Justyn Bell

The lowdown on Justyn

Justyn’s first real bartending gig was in a busy student bar in Nottingham. “Without decent ale in the student lifestyle, I turned to spirits and through a thirst for knowledge (as well as Aqua Vitae) I naturally took to spirituous drink making,” he says.

The Severn Shed in Bristol came next but it was Justyn’s move to Hausbar which solidified his cocktail making skills. “Here, under the watchful eye of Aurelius Braunbarth and alongside esteemed colleagues, Harry Glockler, Alistair ‘Teddy Boy’ Reynolds and Mademoiselle Annie Mason, I have managed to grow with friends around”. As well as a host of local competition successes, he cites recently being nominated the second best Bartender by Class as an absolute honour which has helped him to establish The Drinks Cabinet, a bartender-led drinks school in Bristol where he gives open house lectures and hosts competitions. He goes through to the World Class UK with his tequila creation, Love Lies Bleeding.

What led you to become a bartender?

I started bartending seriously after a stint at the Edinburgh Fringe Festival.
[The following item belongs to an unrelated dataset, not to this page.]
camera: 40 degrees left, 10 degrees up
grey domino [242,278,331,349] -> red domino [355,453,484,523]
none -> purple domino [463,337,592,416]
I was influenced by the sheer delight of working alongside great people in a fun, stimulating party city, surrounded by customers, (I now call them guests), who wanted to have a good time or at the very least, improve their mood. During university I quickly learned that behind the bar was where I preferred to be, subsequently, after finishing my degree I decided to pursue bartending professionally.
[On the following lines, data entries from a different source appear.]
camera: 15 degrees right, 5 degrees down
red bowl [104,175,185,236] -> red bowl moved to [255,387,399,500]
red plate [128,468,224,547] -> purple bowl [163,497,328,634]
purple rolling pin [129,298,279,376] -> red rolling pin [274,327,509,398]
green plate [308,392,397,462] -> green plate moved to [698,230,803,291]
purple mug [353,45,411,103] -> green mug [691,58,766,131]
What’s the best thing about your job?

Meeting customers from all walks of life; my fellow bartenders; the community; mixing drinks and drinking those made for me.
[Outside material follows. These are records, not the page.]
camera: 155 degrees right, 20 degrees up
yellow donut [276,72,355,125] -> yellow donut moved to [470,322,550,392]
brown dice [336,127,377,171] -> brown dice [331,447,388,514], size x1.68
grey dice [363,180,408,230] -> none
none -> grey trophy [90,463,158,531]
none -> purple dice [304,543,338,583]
Who do you admire in the industry and why?

My fellow bartenders, old and new; friends and soon to be friends, we all seem to have a thirst for knowledge, good service and pleasing people that makes me admire them all.

If you could mix a drink for anyone alive or dead who would it be and why?

Wow, er, short of Moses, Charles H Baker Jnr. He certainly drinks well and I love blenders too….

What’s your favourite classic cocktail and why?

Depends on the time of day, right now being 6pm, I think I will head to Whitelock and Grace and have a Rammazotti Sour – it’s a delectable aperitif…

What’s the most unusual request you’ve had at the bar?

The unusual ones unfortunately cannot be mentioned, there may be ladies reading this…

What’s your proudest moment as a bartender?

When his lady companion was powdering her nose, a young gentleman took me aside and commented on how impressed he was that I served her first even when topping up water. To me that’s very standard service, but to be noticed and thanked, by a 21-year old youngling made my week. I guess he didn’t get that level of service everywhere, which is a shame…

Describe the inspiration for the drink/s that got you through to the finals.

The sherry in Spain after a holiday in Seville, the beautiful liquid that is Don Julio, and the smell of pink grapefruits when I come back from work in the morning. And of course love…

Do you have any funny/embarrassing anecdotes in the rounds leading up to World Class UK finals?

Not really, unsurprisingly it was taken very seriously.

Have you picked up any good tips from the competition?

From watching the previous rounds yes: base spirit is key, but then I always knew that, much better to be 8:2:1 than that weedy 5:2:1. Technical ability was highly sought after – Andy Pearson has a hawks eye…

What does winning your regional heat of World Class mean to you?

It was massive, to be up against such fine bartenders and come out on top was amazing, a true honour. I wish they could join me in Mexico.

What would winning the finals of World Class UK mean to you?

It would be the highlight of my year, a chance to represent the country on the world stage, that would be super mega.

Who would you thank in your World Class acceptance speech and why?

All the bartenders I have ever worked with, Dave Hemingway who started me off, Auri who teaches me still, and all those especially in the Bristol scene who have helped me through some really tough times – too many to list here but I love you all. And Gin.

If you were a cocktail, what would you be and why?

‘The Dandy cocktail’ Ask Nidal why…

The drink that got him through

Love Lies Bleeding

The inspiration for this drink came from a holiday to Seville. The region is very famous for the Moscatel bodagas. and I though it only fitting I should sup this fine sherry. On tasting it I was astounded by the rich, sweet raisin dominated palate. As Jose Tradicional was the first tequila on my speed rail at Severn Shed Bristol two years ago I am incredibly familiar with this fantastic spirit, the profile matches the Lastau perfectly. I recently bought several pink grapefruit, the smell coming from the fruit bowl was fantastic, so I had to include this citrus. However, on testing the drink I found yellow grapefruits taste much more appealing. I thought the bitterness with pink would win but the good old yellow marsh grapefruit was tops. A small dash of a recently acquired Peruvian bitters rounds the drink off beautifully.

60ml Jose Cuervo Tradicional
20ml Lastau Moscatel Emilin
10ml Yellow grapefruit syrup
6 drops Amargo chuncho bitters

Method:

Add all ingredients to an old-fashioned glass with ice and twist and stir to chill and dilute. Garnish with grapefruit zest twist.